40 cas de grossesses précoces chez les jeunes filles encore élèves ont été identifiés depuis la suspension des activités scolaires en territoire de Rutshuru, au Nord de la ville de Goma, suite à la guerre du M23.
Ces statistiques ont été livrées à Kivumorningpost par la dynamique des femmes engagées pour le changement et l’autorise en charge, DFCA en sigle, une organisation sans but lucratif qui œuvre en territoire de Rutshuru.
Clarice KIVUNDA, coordinatrice de l’organisation, renseigne que les violences armées qui secouent cette zone posent un problème sur l’avenir des jeunes filles, privées désormais de tout encadrement scolaire.
Ce qui met en péril la vie des plusieurs filles, qui jadis étaient assises en salles de classe avec de grands rêves dans leurs yeux.
« Nous avons enregistré plus de 40 cas de grossesse précoces suite au manque d’encadrement des élèves ici en territoire de Rutshuru. Mais aussi c’est dû à la pauvreté et l’incompétence des parents qui ne savent plus répondre aux besoins de leurs enfants » fait savoir Clarice KIVUNDA.

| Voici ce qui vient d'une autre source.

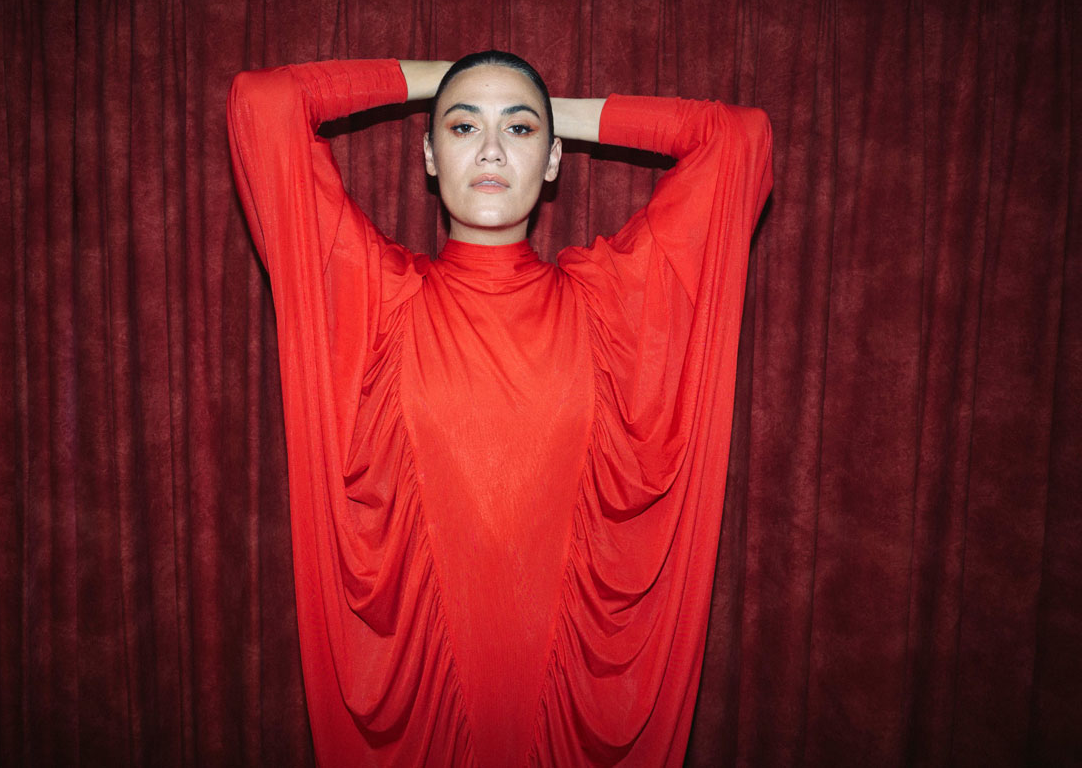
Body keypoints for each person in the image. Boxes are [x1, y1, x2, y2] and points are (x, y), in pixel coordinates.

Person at [226, 50, 772, 767]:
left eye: (517, 131)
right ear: (427, 154)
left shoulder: (606, 308)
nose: (489, 149)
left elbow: (739, 140)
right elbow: (264, 103)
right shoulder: (379, 302)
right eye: (460, 128)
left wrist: (552, 110)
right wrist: (449, 74)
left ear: (553, 162)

Les conditions économiques et sociales déplorables, l’insuffisance des notions sur la santé sexuelle et reproductive sont entre autres parmi les raisons des grossesses enregistrées chez ces jeunes filles, la plupart âgées de moins de 18 ans. Une fois enceintes, ces jeunes filles qui ont la plupart du potentiel pour briller, se retranchent de la société et sont mariées précocement, ajoute Clarice KIVUNDA.

« Quand une fille est enceinte, elle a peur d’être jugée par ses amis. Elle a peur de la colère des ses parents et se marie rapidement pour échapper à la pression des parents » fait-t-elle savoir.
Les cours ont été suspendus en territoire de Rutshuru depuis la mi-2022 suite à l’occupation des plusieurs localités par les rebelles du M23. Ce qui expose donc la vie de plusieurs enfants qui ne sont plus encadrées.
Pour rappel, une grossesse est considérée comme précoce lorsque l’âge de la mère est en dessous de 18 ou de 20 ans. On parle donc de grossesse précoce pour les mamans adolescentes. Le nombre de grossesses précoces est plus important dans les pays en développement.
Elles exposent des jeunes filles à des risques sur la santé comme la mortalité maternelle liés à la grossesse ou l’accouchement, contracter des infections sexuellement transmissibles et de développer des effets psychologiques préjudiciables à leur santé.